What is needed is an exact copy of the entries, with the pictures excluded.

--------

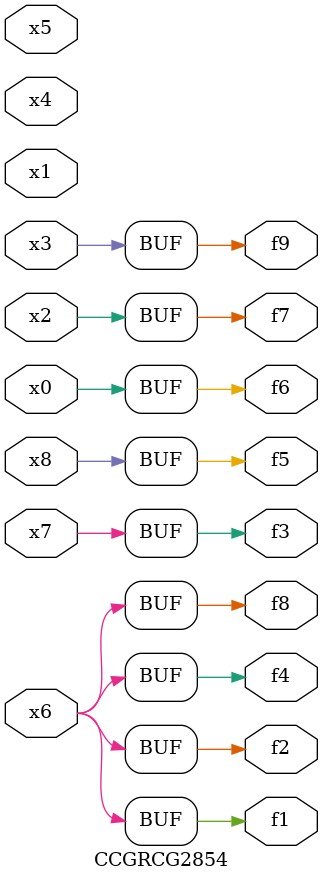
<source format=v>
module CCGRCG2854(
	input x0, x1, x2, x3, x4, x5, x6, x7, x8,
	output f1, f2, f3, f4, f5, f6, f7, f8, f9
);
	assign f1 = x6;
	assign f2 = x6;
	assign f3 = x7;
	assign f4 = x6;
	assign f5 = x8;
	assign f6 = x0;
	assign f7 = x2;
	assign f8 = x6;
	assign f9 = x3;
endmodule

</source>
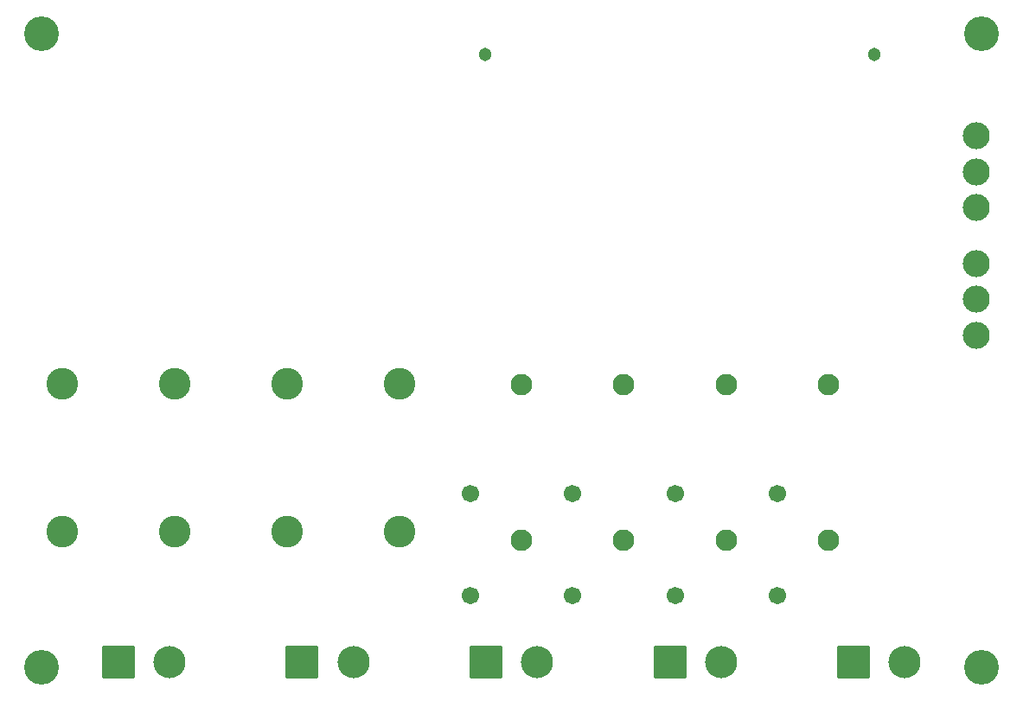
<source format=gbr>
G04 #@! TF.GenerationSoftware,KiCad,Pcbnew,7.0.5-4d25ed1034~172~ubuntu22.04.1*
G04 #@! TF.CreationDate,2023-06-14T16:15:45+03:00*
G04 #@! TF.ProjectId,AgonLight2-HvIO_Rev_A,41676f6e-4c69-4676-9874-322d4876494f,A*
G04 #@! TF.SameCoordinates,Original*
G04 #@! TF.FileFunction,Soldermask,Bot*
G04 #@! TF.FilePolarity,Negative*
%FSLAX46Y46*%
G04 Gerber Fmt 4.6, Leading zero omitted, Abs format (unit mm)*
G04 Created by KiCad (PCBNEW 7.0.5-4d25ed1034~172~ubuntu22.04.1) date 2023-06-14 16:15:45*
%MOMM*%
%LPD*%
G01*
G04 APERTURE LIST*
G04 Aperture macros list*
%AMRoundRect*
0 Rectangle with rounded corners*
0 $1 Rounding radius*
0 $2 $3 $4 $5 $6 $7 $8 $9 X,Y pos of 4 corners*
0 Add a 4 corners polygon primitive as box body*
4,1,4,$2,$3,$4,$5,$6,$7,$8,$9,$2,$3,0*
0 Add four circle primitives for the rounded corners*
1,1,$1+$1,$2,$3*
1,1,$1+$1,$4,$5*
1,1,$1+$1,$6,$7*
1,1,$1+$1,$8,$9*
0 Add four rect primitives between the rounded corners*
20,1,$1+$1,$2,$3,$4,$5,0*
20,1,$1+$1,$4,$5,$6,$7,0*
20,1,$1+$1,$6,$7,$8,$9,0*
20,1,$1+$1,$8,$9,$2,$3,0*%
G04 Aperture macros list end*
%ADD10RoundRect,0.050800X-1.524000X-1.524000X1.524000X-1.524000X1.524000X1.524000X-1.524000X1.524000X0*%
%ADD11C,3.149600*%
%ADD12C,3.401601*%
%ADD13C,2.101600*%
%ADD14C,1.701600*%
%ADD15C,2.641600*%
%ADD16C,3.101600*%
%ADD17C,1.301600*%
G04 APERTURE END LIST*
D10*
X102500000Y-165500000D03*
D11*
X107500000Y-165500000D03*
D12*
X59000000Y-166000000D03*
D13*
X106000000Y-138380000D03*
X106000000Y-153620000D03*
D12*
X151000000Y-104000000D03*
D10*
X138500000Y-165500000D03*
D11*
X143500000Y-165500000D03*
D10*
X66500000Y-165500000D03*
D11*
X71500000Y-165500000D03*
D14*
X101000000Y-159000000D03*
X101000000Y-149000000D03*
D13*
X116000000Y-138380000D03*
X116000000Y-153620000D03*
D10*
X84500000Y-165500000D03*
D11*
X89500000Y-165500000D03*
D15*
X150500000Y-126500000D03*
X150500000Y-130000000D03*
X150500000Y-133500000D03*
D10*
X120500000Y-165500000D03*
D11*
X125500000Y-165500000D03*
D14*
X131000000Y-159000000D03*
X131000000Y-149000000D03*
D12*
X151000000Y-166000000D03*
X59000000Y-104000000D03*
D16*
X94000000Y-138300000D03*
X94000000Y-152700000D03*
D14*
X121000000Y-159000000D03*
X121000000Y-149000000D03*
D16*
X83000000Y-138300000D03*
X83000000Y-152700000D03*
X61000000Y-138300000D03*
X61000000Y-152700000D03*
D15*
X150500000Y-114000000D03*
X150500000Y-117500000D03*
X150500000Y-121000000D03*
D16*
X72000000Y-138300000D03*
X72000000Y-152700000D03*
D13*
X136000000Y-138380000D03*
X136000000Y-153620000D03*
X126000000Y-138380000D03*
X126000000Y-153620000D03*
D17*
X140550000Y-106000000D03*
X102450000Y-106000000D03*
D14*
X111000000Y-159000000D03*
X111000000Y-149000000D03*
M02*

</source>
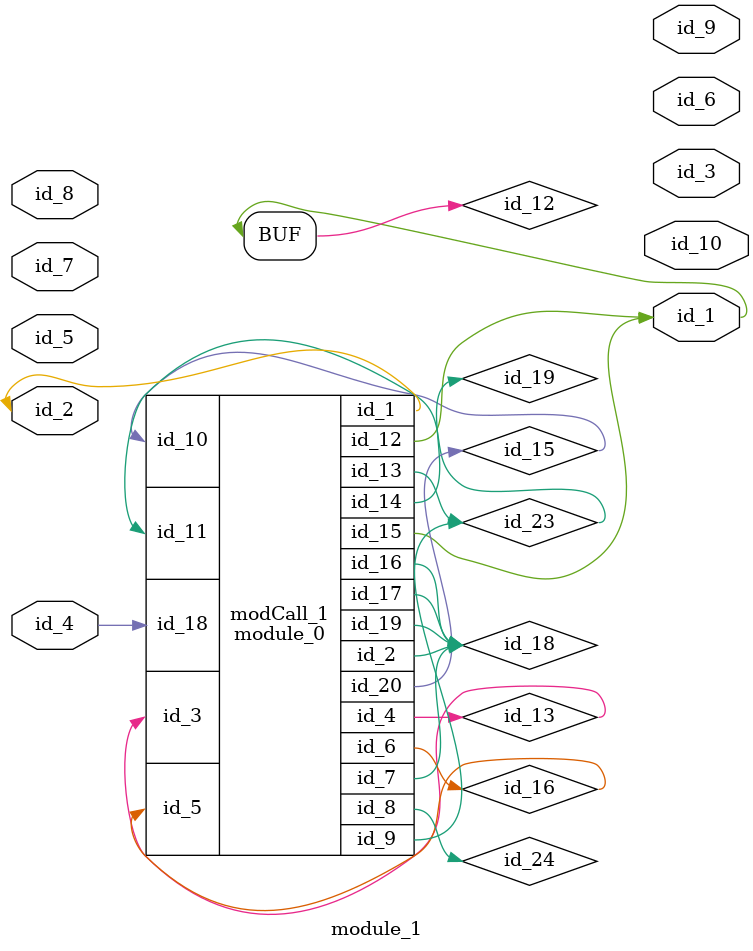
<source format=v>
module module_0 (
    id_1,
    id_2,
    id_3,
    id_4,
    id_5,
    id_6,
    id_7,
    id_8,
    id_9,
    id_10,
    id_11,
    id_12,
    id_13,
    id_14,
    id_15,
    id_16,
    id_17,
    id_18,
    id_19,
    id_20
);
  inout wire id_20;
  inout wire id_19;
  input wire id_18;
  inout wire id_17;
  inout wire id_16;
  output wire id_15;
  output wire id_14;
  inout wire id_13;
  inout wire id_12;
  input wire id_11;
  input wire id_10;
  inout wire id_9;
  inout wire id_8;
  output wire id_7;
  inout wire id_6;
  input wire id_5;
  inout wire id_4;
  input wire id_3;
  output wire id_2;
  inout wire id_1;
  wire id_21;
  assign id_6 = $realtime | id_13;
endmodule
module module_1 (
    id_1,
    id_2,
    id_3,
    id_4,
    id_5,
    id_6,
    id_7,
    id_8,
    id_9,
    id_10
);
  output wire id_10;
  output wire id_9;
  input wire id_8;
  input wire id_7;
  output wire id_6;
  input wire id_5;
  input wire id_4;
  output wire id_3;
  inout wire id_2;
  output wire id_1;
  wire id_11;
  wire id_12, id_13, id_14, id_15, id_16, id_17, id_18, id_19, \id_20 , id_21, id_22;
  wire id_23;
  assign id_1 = id_12;
  wire id_24;
  module_0 modCall_1 (
      id_2,
      id_18,
      id_13,
      id_13,
      id_16,
      id_16,
      id_18,
      id_24,
      id_23,
      id_15,
      id_23,
      id_12,
      id_23,
      id_19,
      id_1,
      id_18,
      id_18,
      id_4,
      id_18,
      id_15
  );
endmodule

</source>
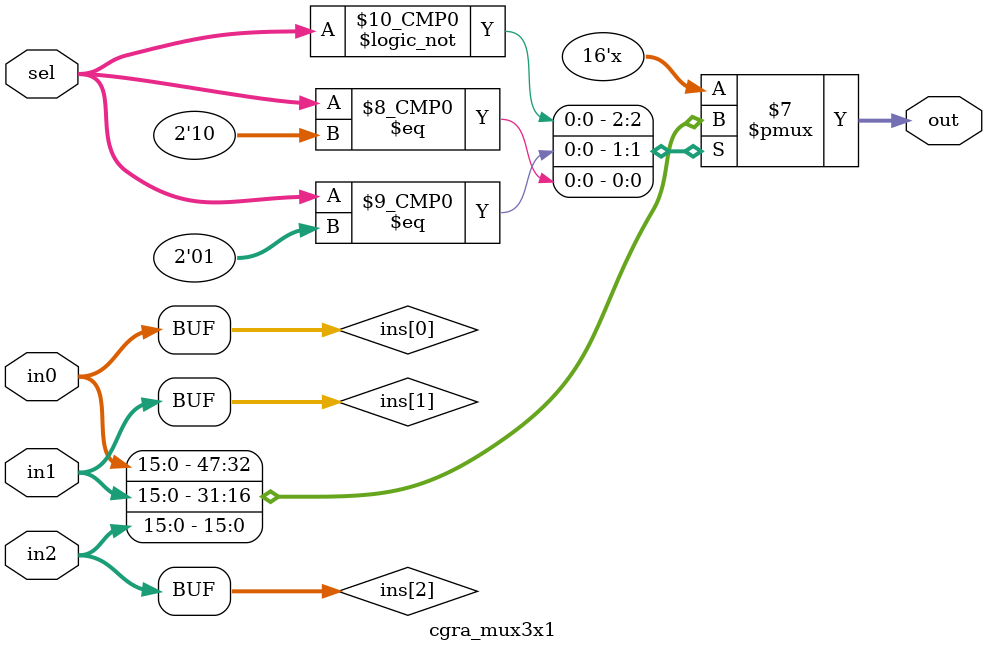
<source format=v>
module cgra_mux3x1 #
(
  parameter WIDTH = 16
)
(
  input [2-1:0] sel,
  input [WIDTH-1:0] in0,
  input [WIDTH-1:0] in1,
  input [WIDTH-1:0] in2,
  output [WIDTH-1:0] out
);

  wire [WIDTH-1:0] ins [0:3-1];
  assign ins[0] = in0;
  assign ins[1] = in1;
  assign ins[2] = in2;
  assign out = ins[sel];

endmodule
</source>
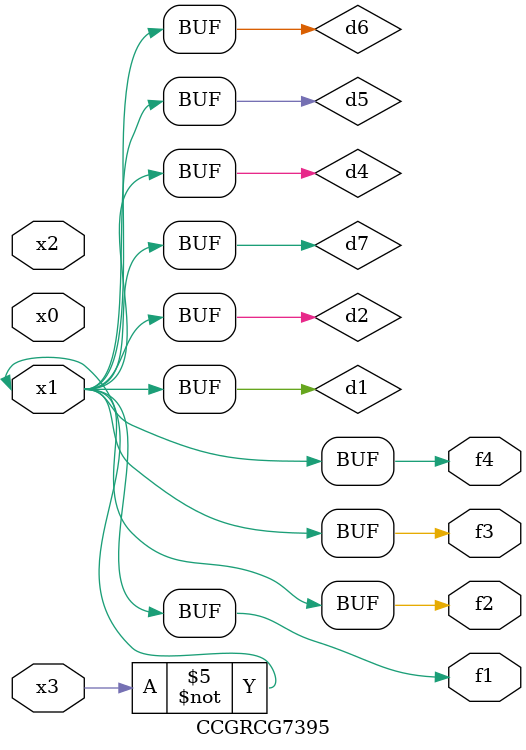
<source format=v>
module CCGRCG7395(
	input x0, x1, x2, x3,
	output f1, f2, f3, f4
);

	wire d1, d2, d3, d4, d5, d6, d7;

	not (d1, x3);
	buf (d2, x1);
	xnor (d3, d1, d2);
	nor (d4, d1);
	buf (d5, d1, d2);
	buf (d6, d4, d5);
	nand (d7, d4);
	assign f1 = d6;
	assign f2 = d7;
	assign f3 = d6;
	assign f4 = d6;
endmodule

</source>
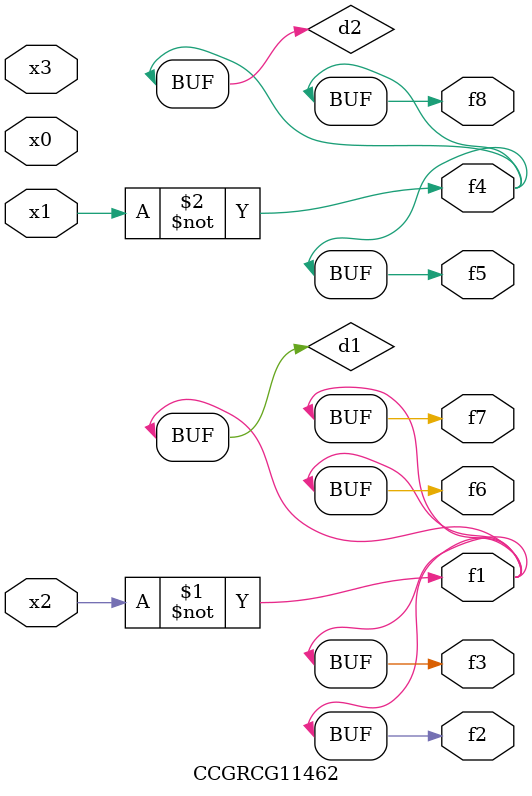
<source format=v>
module CCGRCG11462(
	input x0, x1, x2, x3,
	output f1, f2, f3, f4, f5, f6, f7, f8
);

	wire d1, d2;

	xnor (d1, x2);
	not (d2, x1);
	assign f1 = d1;
	assign f2 = d1;
	assign f3 = d1;
	assign f4 = d2;
	assign f5 = d2;
	assign f6 = d1;
	assign f7 = d1;
	assign f8 = d2;
endmodule

</source>
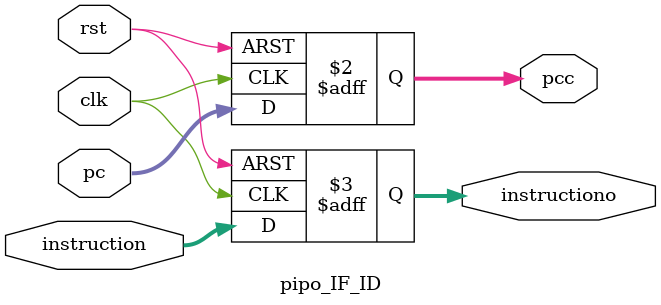
<source format=v>
module pipo_IF_ID (
  input [31:0] pc,
  input [31:0] instruction,
  input clk,
  input rst,
  output reg [31:0] pcc,
  output reg [31:0] instructiono
);
  always @(posedge clk or posedge rst) begin
      if (rst) begin
          pcc <= 32'b0;
          instructiono <= 32'b0;
      end else begin
          pcc <= pc;
          instructiono <= instruction;
      end
  end 
endmodule

</source>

--------

= Output below =
<source format=v>
module CCGRCG2854(
	input x0, x1, x2, x3, x4, x5, x6, x7, x8,
	output f1, f2, f3, f4, f5, f6, f7, f8, f9
);
	assign f1 = x6;
	assign f2 = x6;
	assign f3 = x7;
	assign f4 = x6;
	assign f5 = x8;
	assign f6 = x0;
	assign f7 = x2;
	assign f8 = x6;
	assign f9 = x3;
endmodule

</source>
<source format=gbr>
G04 #@! TF.GenerationSoftware,KiCad,Pcbnew,7.0.5-4d25ed1034~172~ubuntu22.04.1*
G04 #@! TF.CreationDate,2023-06-14T16:15:45+03:00*
G04 #@! TF.ProjectId,AgonLight2-HvIO_Rev_A,41676f6e-4c69-4676-9874-322d4876494f,A*
G04 #@! TF.SameCoordinates,Original*
G04 #@! TF.FileFunction,Soldermask,Bot*
G04 #@! TF.FilePolarity,Negative*
%FSLAX46Y46*%
G04 Gerber Fmt 4.6, Leading zero omitted, Abs format (unit mm)*
G04 Created by KiCad (PCBNEW 7.0.5-4d25ed1034~172~ubuntu22.04.1) date 2023-06-14 16:15:45*
%MOMM*%
%LPD*%
G01*
G04 APERTURE LIST*
G04 Aperture macros list*
%AMRoundRect*
0 Rectangle with rounded corners*
0 $1 Rounding radius*
0 $2 $3 $4 $5 $6 $7 $8 $9 X,Y pos of 4 corners*
0 Add a 4 corners polygon primitive as box body*
4,1,4,$2,$3,$4,$5,$6,$7,$8,$9,$2,$3,0*
0 Add four circle primitives for the rounded corners*
1,1,$1+$1,$2,$3*
1,1,$1+$1,$4,$5*
1,1,$1+$1,$6,$7*
1,1,$1+$1,$8,$9*
0 Add four rect primitives between the rounded corners*
20,1,$1+$1,$2,$3,$4,$5,0*
20,1,$1+$1,$4,$5,$6,$7,0*
20,1,$1+$1,$6,$7,$8,$9,0*
20,1,$1+$1,$8,$9,$2,$3,0*%
G04 Aperture macros list end*
%ADD10RoundRect,0.050800X-1.524000X-1.524000X1.524000X-1.524000X1.524000X1.524000X-1.524000X1.524000X0*%
%ADD11C,3.149600*%
%ADD12C,3.401601*%
%ADD13C,2.101600*%
%ADD14C,1.701600*%
%ADD15C,2.641600*%
%ADD16C,3.101600*%
%ADD17C,1.301600*%
G04 APERTURE END LIST*
D10*
X102500000Y-165500000D03*
D11*
X107500000Y-165500000D03*
D12*
X59000000Y-166000000D03*
D13*
X106000000Y-138380000D03*
X106000000Y-153620000D03*
D12*
X151000000Y-104000000D03*
D10*
X138500000Y-165500000D03*
D11*
X143500000Y-165500000D03*
D10*
X66500000Y-165500000D03*
D11*
X71500000Y-165500000D03*
D14*
X101000000Y-159000000D03*
X101000000Y-149000000D03*
D13*
X116000000Y-138380000D03*
X116000000Y-153620000D03*
D10*
X84500000Y-165500000D03*
D11*
X89500000Y-165500000D03*
D15*
X150500000Y-126500000D03*
X150500000Y-130000000D03*
X150500000Y-133500000D03*
D10*
X120500000Y-165500000D03*
D11*
X125500000Y-165500000D03*
D14*
X131000000Y-159000000D03*
X131000000Y-149000000D03*
D12*
X151000000Y-166000000D03*
X59000000Y-104000000D03*
D16*
X94000000Y-138300000D03*
X94000000Y-152700000D03*
D14*
X121000000Y-159000000D03*
X121000000Y-149000000D03*
D16*
X83000000Y-138300000D03*
X83000000Y-152700000D03*
X61000000Y-138300000D03*
X61000000Y-152700000D03*
D15*
X150500000Y-114000000D03*
X150500000Y-117500000D03*
X150500000Y-121000000D03*
D16*
X72000000Y-138300000D03*
X72000000Y-152700000D03*
D13*
X136000000Y-138380000D03*
X136000000Y-153620000D03*
X126000000Y-138380000D03*
X126000000Y-153620000D03*
D17*
X140550000Y-106000000D03*
X102450000Y-106000000D03*
D14*
X111000000Y-159000000D03*
X111000000Y-149000000D03*
M02*

</source>
<source format=v>
module module_0 (
    id_1,
    id_2,
    id_3,
    id_4,
    id_5,
    id_6,
    id_7,
    id_8,
    id_9,
    id_10,
    id_11,
    id_12,
    id_13,
    id_14,
    id_15,
    id_16,
    id_17,
    id_18,
    id_19,
    id_20
);
  inout wire id_20;
  inout wire id_19;
  input wire id_18;
  inout wire id_17;
  inout wire id_16;
  output wire id_15;
  output wire id_14;
  inout wire id_13;
  inout wire id_12;
  input wire id_11;
  input wire id_10;
  inout wire id_9;
  inout wire id_8;
  output wire id_7;
  inout wire id_6;
  input wire id_5;
  inout wire id_4;
  input wire id_3;
  output wire id_2;
  inout wire id_1;
  wire id_21;
  assign id_6 = $realtime | id_13;
endmodule
module module_1 (
    id_1,
    id_2,
    id_3,
    id_4,
    id_5,
    id_6,
    id_7,
    id_8,
    id_9,
    id_10
);
  output wire id_10;
  output wire id_9;
  input wire id_8;
  input wire id_7;
  output wire id_6;
  input wire id_5;
  input wire id_4;
  output wire id_3;
  inout wire id_2;
  output wire id_1;
  wire id_11;
  wire id_12, id_13, id_14, id_15, id_16, id_17, id_18, id_19, \id_20 , id_21, id_22;
  wire id_23;
  assign id_1 = id_12;
  wire id_24;
  module_0 modCall_1 (
      id_2,
      id_18,
      id_13,
      id_13,
      id_16,
      id_16,
      id_18,
      id_24,
      id_23,
      id_15,
      id_23,
      id_12,
      id_23,
      id_19,
      id_1,
      id_18,
      id_18,
      id_4,
      id_18,
      id_15
  );
endmodule

</source>
<source format=v>
module cgra_mux3x1 #
(
  parameter WIDTH = 16
)
(
  input [2-1:0] sel,
  input [WIDTH-1:0] in0,
  input [WIDTH-1:0] in1,
  input [WIDTH-1:0] in2,
  output [WIDTH-1:0] out
);

  wire [WIDTH-1:0] ins [0:3-1];
  assign ins[0] = in0;
  assign ins[1] = in1;
  assign ins[2] = in2;
  assign out = ins[sel];

endmodule
</source>
<source format=v>
module CCGRCG7395(
	input x0, x1, x2, x3,
	output f1, f2, f3, f4
);

	wire d1, d2, d3, d4, d5, d6, d7;

	not (d1, x3);
	buf (d2, x1);
	xnor (d3, d1, d2);
	nor (d4, d1);
	buf (d5, d1, d2);
	buf (d6, d4, d5);
	nand (d7, d4);
	assign f1 = d6;
	assign f2 = d7;
	assign f3 = d6;
	assign f4 = d6;
endmodule

</source>
<source format=v>
module CCGRCG11462(
	input x0, x1, x2, x3,
	output f1, f2, f3, f4, f5, f6, f7, f8
);

	wire d1, d2;

	xnor (d1, x2);
	not (d2, x1);
	assign f1 = d1;
	assign f2 = d1;
	assign f3 = d1;
	assign f4 = d2;
	assign f5 = d2;
	assign f6 = d1;
	assign f7 = d1;
	assign f8 = d2;
endmodule

</source>
<source format=v>
module pipo_IF_ID (
  input [31:0] pc,
  input [31:0] instruction,
  input clk,
  input rst,
  output reg [31:0] pcc,
  output reg [31:0] instructiono
);
  always @(posedge clk or posedge rst) begin
      if (rst) begin
          pcc <= 32'b0;
          instructiono <= 32'b0;
      end else begin
          pcc <= pc;
          instructiono <= instruction;
      end
  end 
endmodule

</source>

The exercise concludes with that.